# disagg: A Tool for Disaggregation and Heterogeneity Exploration in Data Center LLM Inference

> An open-source tool for exploring disaggregation strategies and heterogeneous chip configurations in data center LLM inference. It supports multiple disaggregation axes such as prefill/decode separation, attention/expert separation, and speculative decoding, helping developers find the optimal Pareto frontier among throughput, interactivity, and cost.

- 板块: [Openclaw Llm](https://www.zingnex.cn/en/forum/board/openclaw-llm)
- 发布时间: 2026-06-07T04:41:15.000Z
- 最近活动: 2026-06-07T04:51:28.300Z
- 热度: 145.8
- 关键词: LLM推理, 数据中心, 异构计算, 拆解策略, 预填充解码分离, MoE, 推测解码, 性能优化, 成本优化, GPU
- 页面链接: https://www.zingnex.cn/en/forum/thread/disagg
- Canonical: https://www.zingnex.cn/forum/thread/disagg
- Markdown 来源: floors_fallback

---

## [Introduction] disagg: A Tool for Disaggregation and Heterogeneity Exploration in Data Center LLM Inference

This article introduces the open-source tool disagg, which aims to explore disaggregation strategies and heterogeneous chip configurations in data center LLM inference. It supports multiple disaggregation axes including prefill/decode separation, attention/expert separation, and speculative decoding, helping developers find the optimal Pareto frontier among throughput, interactivity, and cost. The project is maintained by epsteinj, sourced from GitHub (link: https://github.com/epsteinj/disagg), and released on 2026-06-07T04:41:15Z.

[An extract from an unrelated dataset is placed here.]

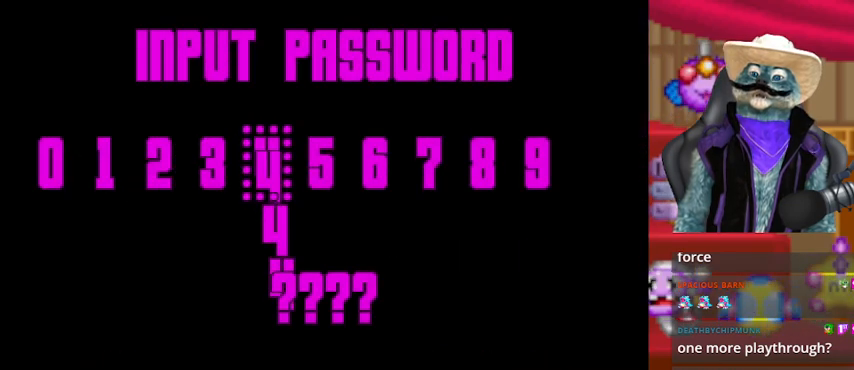
{"buttons": ["DPAD_RIGHT"], "left_stick": "center", "right_stick": "center", "events": [[251, "DPAD_RIGHT", "down"], [376, "DPAD_RIGHT", "up"], [459, "DPAD_RIGHT", "down"]]}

## Project Background and Motivation

With the widespread deployment of LLMs in data centers, inference efficiency has become a key bottleneck for cost and user experience. Traditional homogeneous deployment models struggle to fully utilize the characteristics of different hardware and balance throughput, interaction latency, and cost per token. The disagg project is forked from the transformer_math tool and deeply extended to address its limitation of "not modeling heterogeneity", aiming to enable developers to explore the Pareto frontier under different chip combinations and disaggregation strategies.

## Core Features and Disaggregation Axes

disagg supports three disaggregation axes: 1. Prefill/Decode Separation: Assign prefill (compute-intensive) and decode (memory-access-intensive) tasks to different chip pools to optimize KV cache transfer; 2. Attention/Expert Separation: For MoE models, deploy attention layers (requiring high-bandwidth memory) and expert layers (requiring large-capacity memory) to different hardware; 3. Speculative Decoding: Separate the draft model and target model, with a built-in acceptance rate model to estimate a 2-3x speedup and evaluate the value of hardware investment.

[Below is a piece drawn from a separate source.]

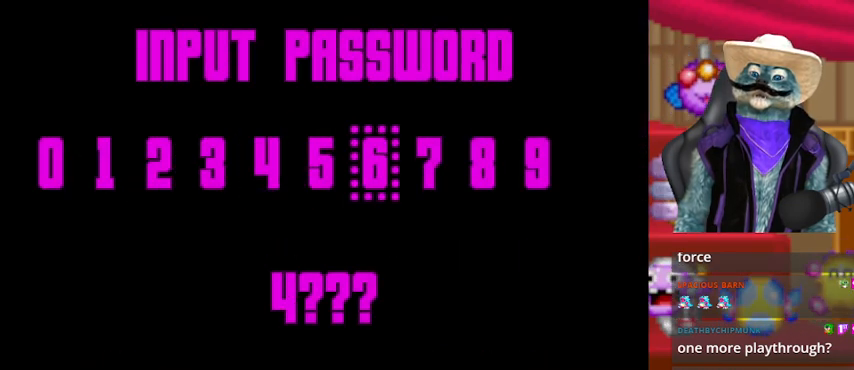
{"buttons": [], "left_stick": "center", "right_stick": "center", "events": [[42, "DPAD_RIGHT", "up"], [334, "B", "down"], [417, "B", "up"]]}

## Technical Architecture and User Interface

**Technical Architecture**: The core engine is derived from transformer_math, including a chip performance catalog, model presets, FLOPs calculation, roofline model, and parallel strategy planner; enhancements include sustained effective computing power conventions (using actual MFU/bandwidth efficiency), MoE low-batch fix (solving over-prediction issues), and a two-tier memory model (supporting fast/cold memory tiering). **User Interface**: A self-contained web interface that supports disaggregation axis selection, heterogeneous chip pool selection, Pareto frontier visualization, and heterogeneous vs. homogeneous comparison. Launch local preview via `npm run ui`.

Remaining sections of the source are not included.